EXERCISE REQUIREMENTS: Copy the text of every row below line for line, leaving out the pictures.

AVAILABLE DATA Block Start

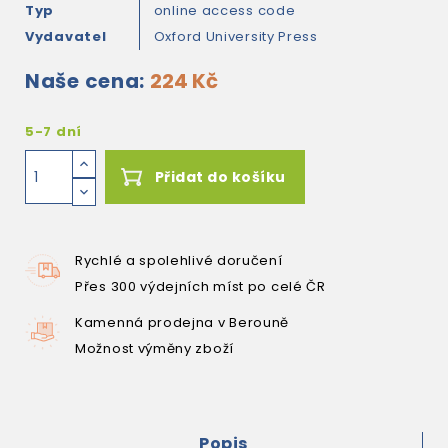
Typ
online access code
Vydavatel
Oxford University Press
Naše cena:
224 Kč
5-7 dní
Přidat do košíku
Rychlé a spolehlivé doručení
Přes 300 výdejních míst po celé ČR
Kamenná prodejna v Berouně
Možnost výměny zboží
Popis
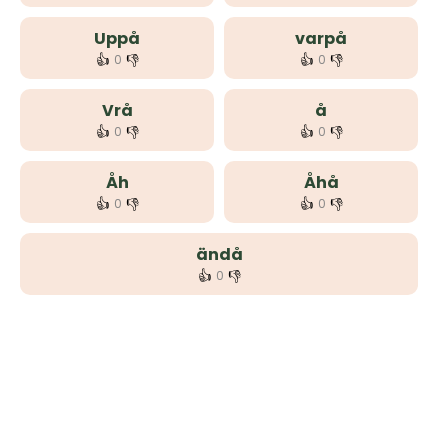
Uppå
varpå
👍
👎
👍
👎
0
0
Vrå
å
👍
👎
👍
👎
0
0
Åh
Åhå
👍
👎
👍
👎
0
0
ändå
👍
👎
0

AVAILABLE DATA Block End

SOLUTION TO THE PROBLEM:
Typ
online access code
Vydavatel
Oxford University Press
Naše cena:
224 Kč
5-7 dní
Přidat do košíku
Rychlé a spolehlivé doručení
Přes 300 výdejních míst po celé ČR
Kamenná prodejna v Berouně
Možnost výměny zboží
Popis
Uppå
varpå
👍
👎
👍
👎
0
0
Vrå
å
👍
👎
👍
👎
0
0
Åh
Åhå
👍
👎
👍
👎
0
0
ändå
👍
👎
0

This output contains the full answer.